The Jazz Age of Mexico. Road trips across the country. An unexpected romance. Gods, demons, ghosts and spirits. This book has it all and more! Set in 1927 Mexico, Silvia Moreno-Garcia’s “Gods of Jade and Shadow” follows 18-year old Casiopea Tun, a young woman who is a slave in her own family. Her mother, once the favourite child of her father Cirilo Leyva, has been cast aside since marrying Casiopea’s father, along with Casiopea herself. Casiopea’s grandfather Cirilo (and therefore the rest of her family, especially her smug and selfish cousin Martín) treats Casiopea and her mother terribly, making them do endless chores and cleaning instead of treating them like family. One day, Casiopea opens a chest lying in her grandfather’s room. She accidently releases Hun-Kamé, the Mayan god of death who has been trapped inside for years – and accidently lodges one of his bone within her. His brother, Vucub-Kamé, has taken control of their underworld in his absence, and has no intentions of giving it up (as he is the reason Hun-Kamé has been trapped all this time) . Hun-Kamé and Casiopea begin a journey together to retrieve his stolen items so that his power can be restored and he can return to his throne in the underworld, known as Xibalba. The two are bound together by the bone shard in Casiopea’s hand, slowly making Hun-Kamé more mortal and Casiopea more god-like, but also slowly killing her.

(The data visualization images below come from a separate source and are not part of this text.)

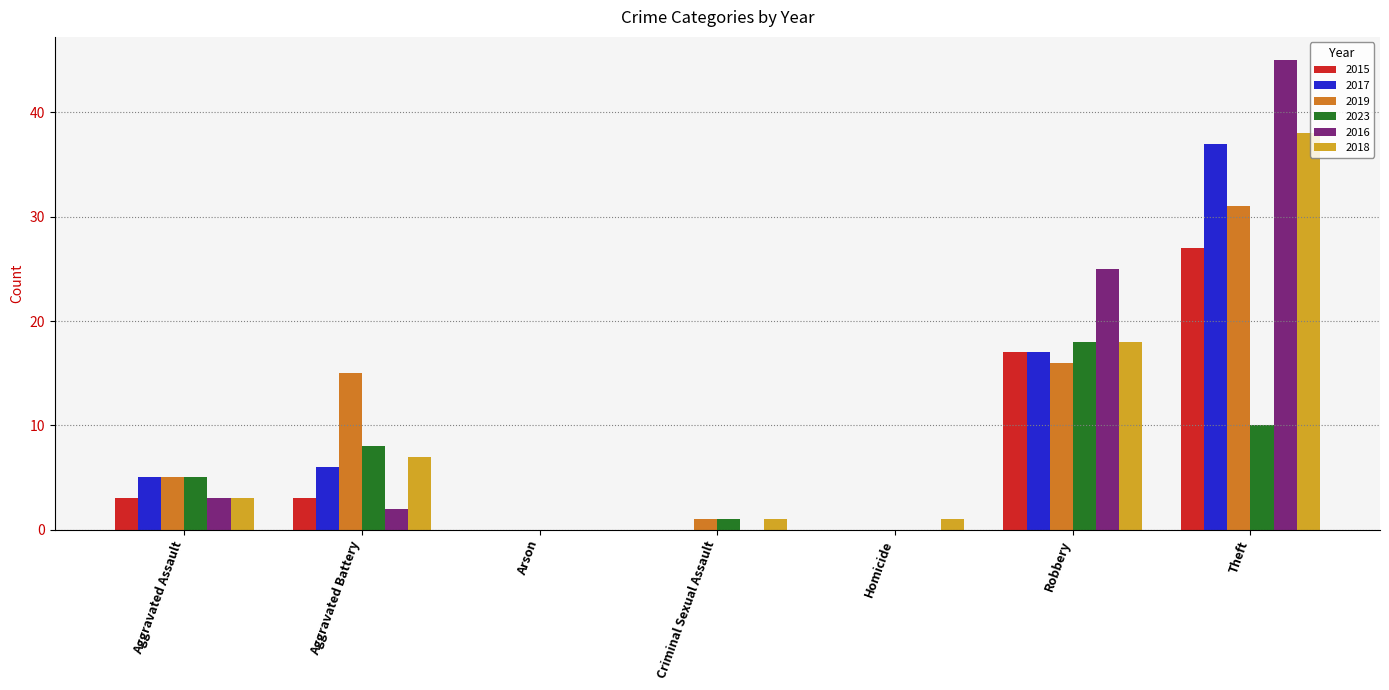

How many data points does each series have?

7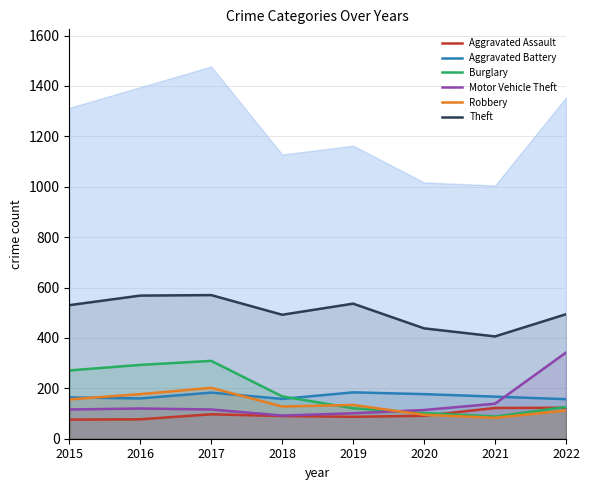

What is the sum of all Theft values?

4034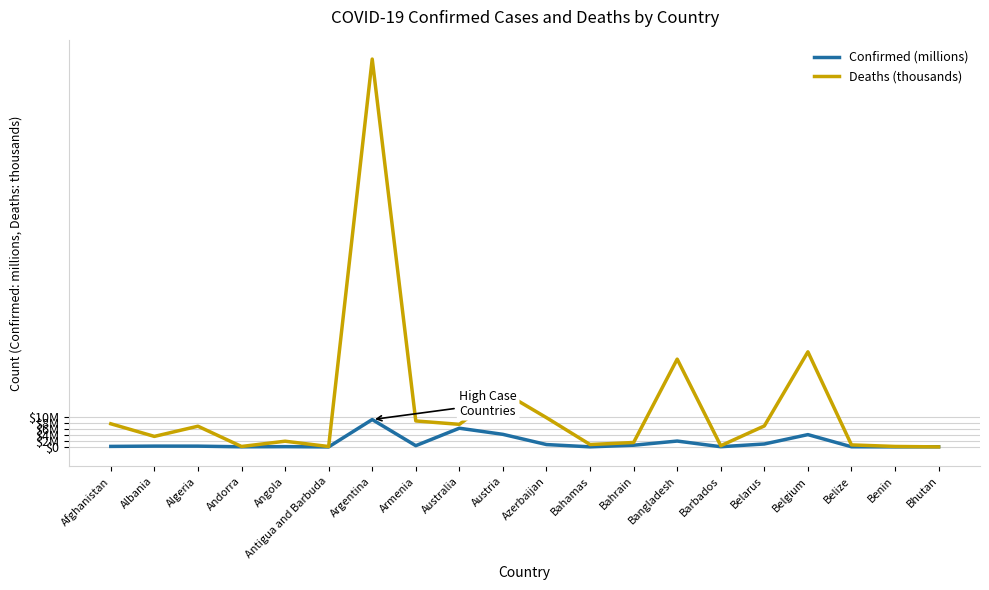

True or false: Confirmed (millions) and Deaths (thousands) cross at least once.

True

I had heard about this book for some time, as well as Silvia Moreno-Garcia herself. Her novels have been growing in popularity, and I’ve been debating which of her titles to start with. In each of her books, Moreno-Garcia honours her Mexican heritage, through the characters, setting and story. “Gods of Jade and Shadow” is a tale inspired by Mexican folklore, which is something that drew me to want to read this book. This is something I am unfamiliar with, which made it all the more exciting to read about. Blending folklore, fantasy, and historical fiction, this book works on so many levels. No matter what genre you typically read, there is something for everyone in this novel.

If you’re a fan of fast-paced stories, this one is for you. Casiopea meets Hun-Kamé very early in the novel, and their journey together is exciting and dangerous. Casiopea as the main character is fantastic: she is strong and sure of herself. Having been mistreated for most of her life, she does not take well to having other people tell her what to do. Her cousin Martín has had everything he could want in life handed to him, and as her mother reminds her, this is why he is so unlikable. Casiopea works hard and dreams big, hoping for the days she can go dancing, swimming, and driving in an automobile. Her and Hun-Kamé become a fantastic dynamic-duo, working together and learning more about each other as they go on. The longer they are together, Hun-Kamé become more mortal, losing some of his cold demeanor as their journey becomes more dangerous. I really enjoyed the characters in this novel, all of them complex and acting in unexpected ways.

Along with being an excellent read in my opinion, “Gods of Jade and Shadow” won the 2020 Sunburst Award, opens a new window as well. If you’re looking for a book that spans multiple genres, has a grand adventure, family dynamics, Mexican culture and much more, be sure to take out Silvia Moreno-Garcia’s Gods of Jade and Shadow today!